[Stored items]
☆ ☆ ☆ ☆ ☆

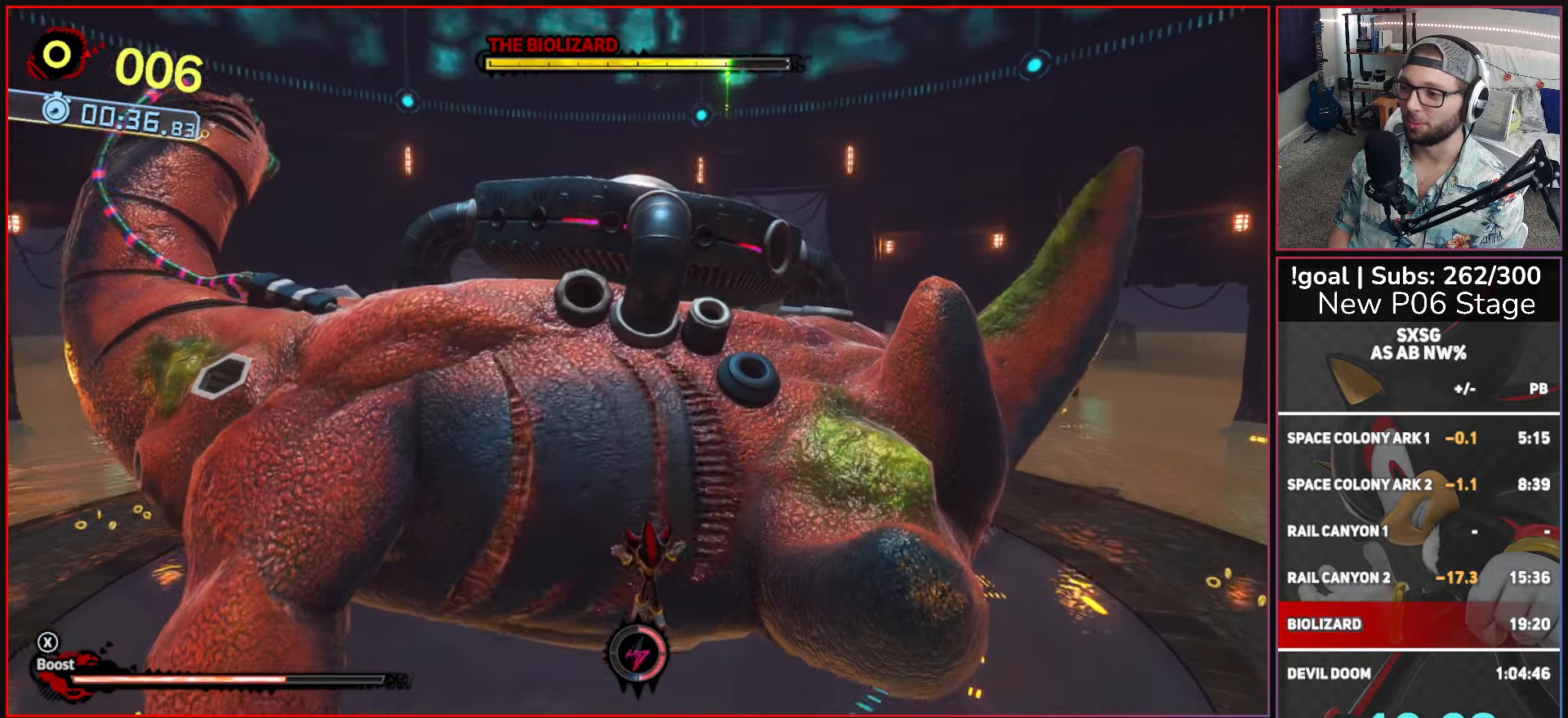
{"buttons": [], "left_stick": "center", "right_stick": "center", "events": []}
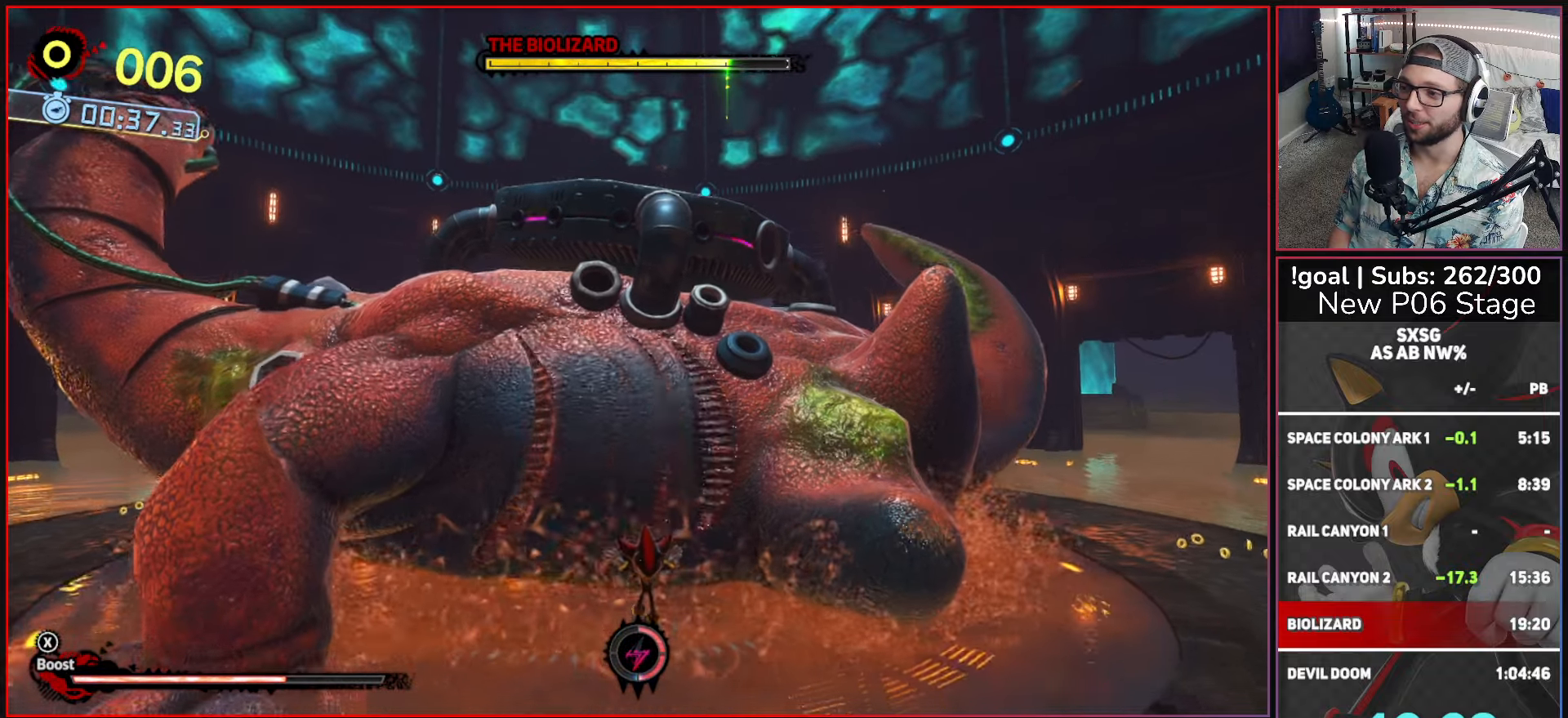
{"buttons": [], "left_stick": "right", "right_stick": "center", "events": [[500, "left_stick", "right"]]}
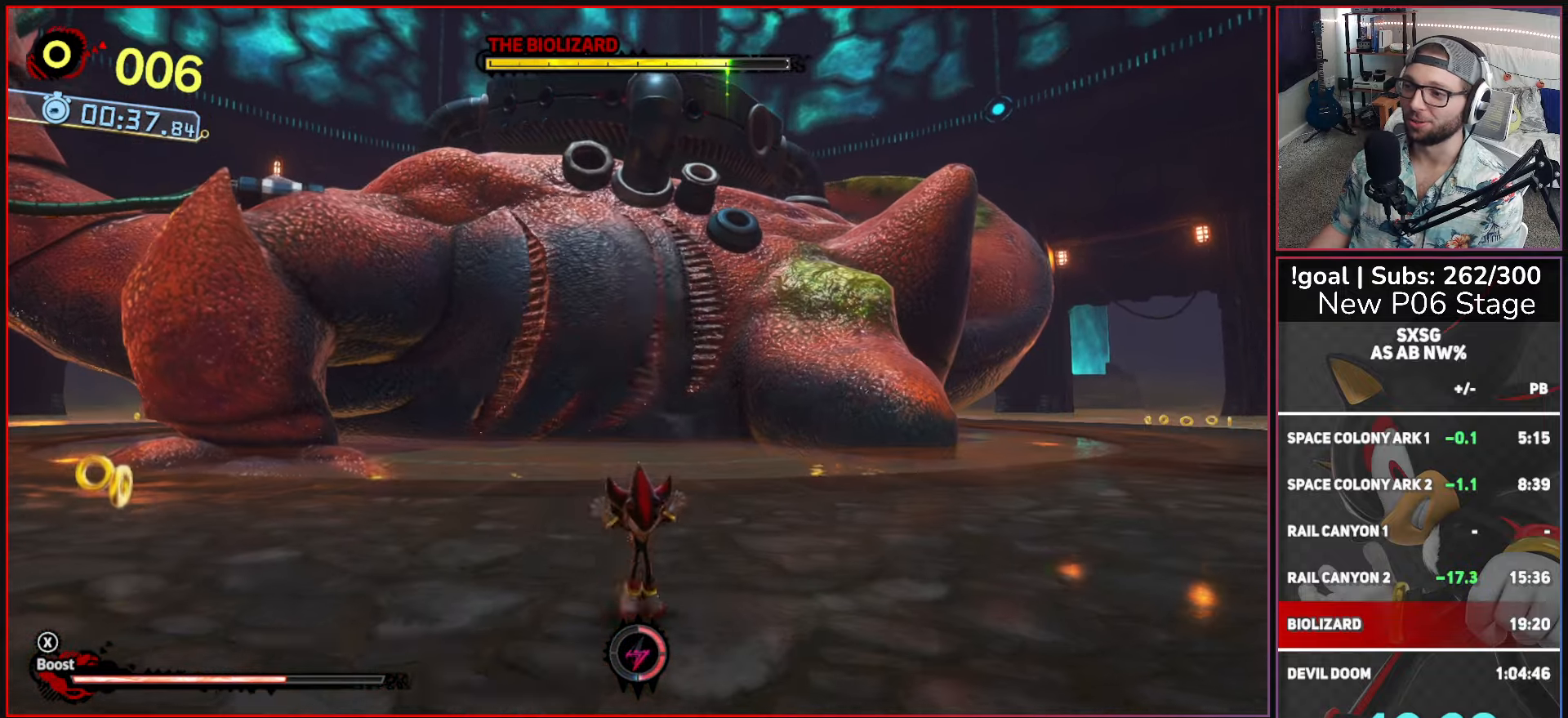
{"buttons": [], "left_stick": "up", "right_stick": "center", "events": [[317, "left_stick", "up"]]}
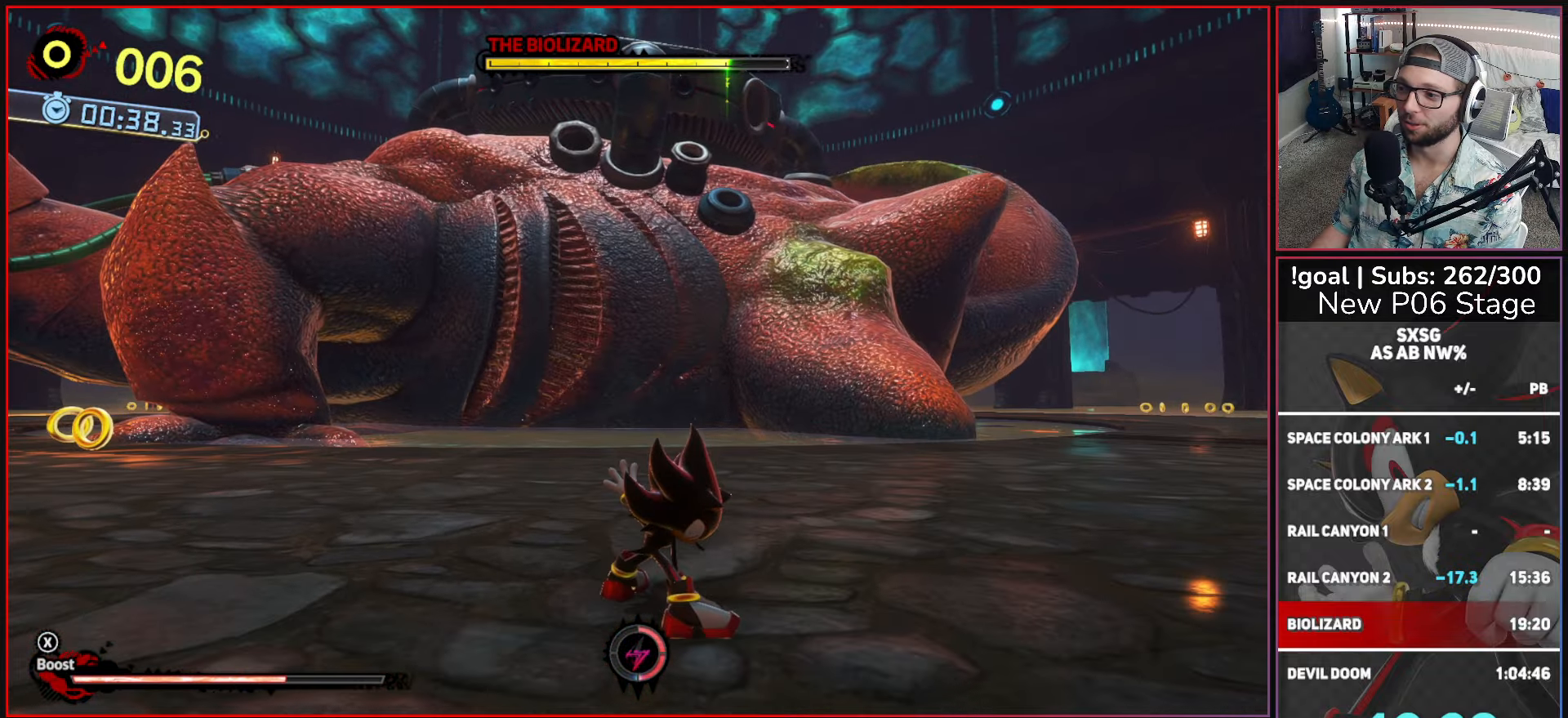
{"buttons": [], "left_stick": "up", "right_stick": "center", "events": []}
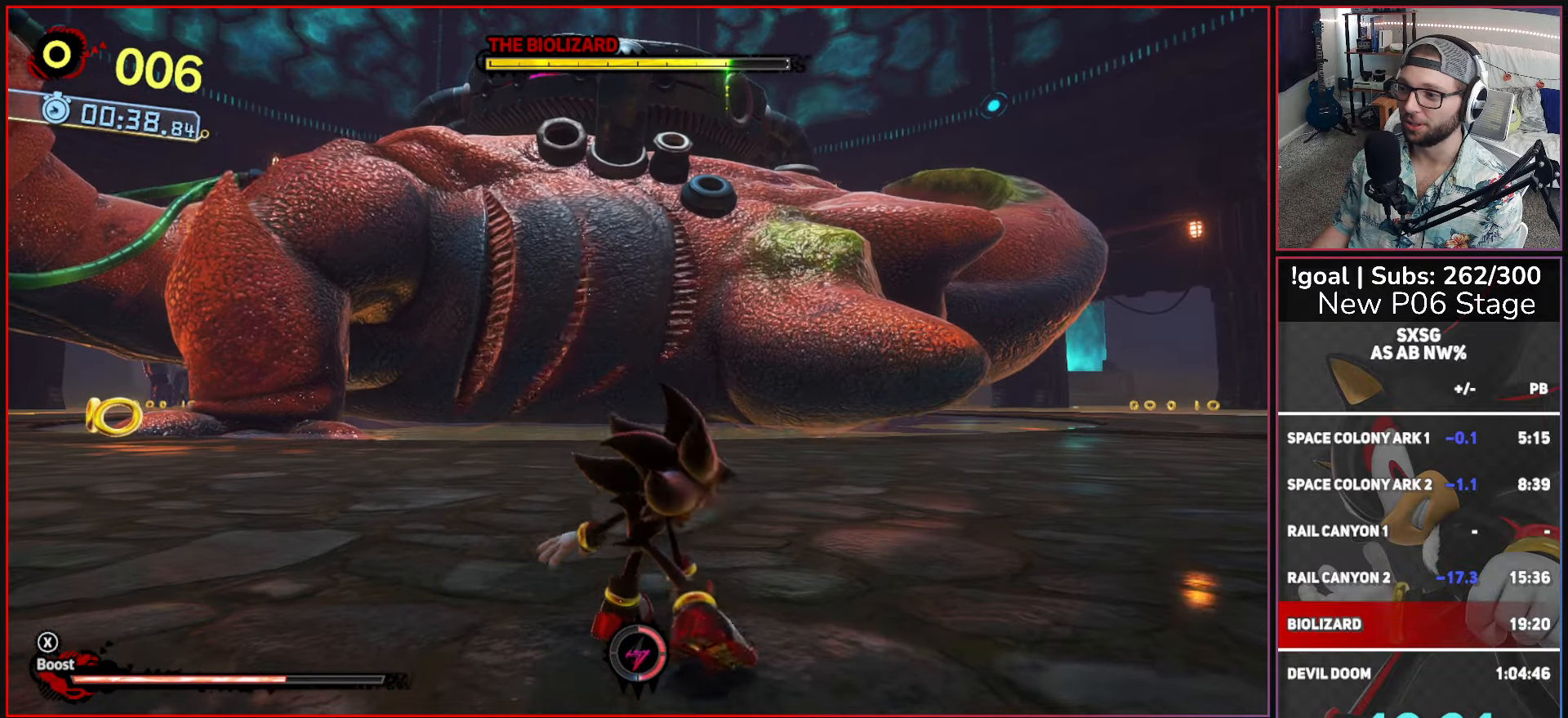
{"buttons": [], "left_stick": "up-left", "right_stick": "center", "events": [[483, "left_stick", "up-left"]]}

☆ ☆ ☆ ☆ ☆

PROBLEM STATEMENT → Could you set down every record above word for word, leaving out the pictures?

RESPONSE TO THIS TASK →
{"buttons": [], "left_stick": "center", "right_stick": "center", "events": []}
{"buttons": [], "left_stick": "right", "right_stick": "center", "events": [[500, "left_stick", "right"]]}
{"buttons": [], "left_stick": "up", "right_stick": "center", "events": [[317, "left_stick", "up"]]}
{"buttons": [], "left_stick": "up", "right_stick": "center", "events": []}
{"buttons": [], "left_stick": "up-left", "right_stick": "center", "events": [[483, "left_stick", "up-left"]]}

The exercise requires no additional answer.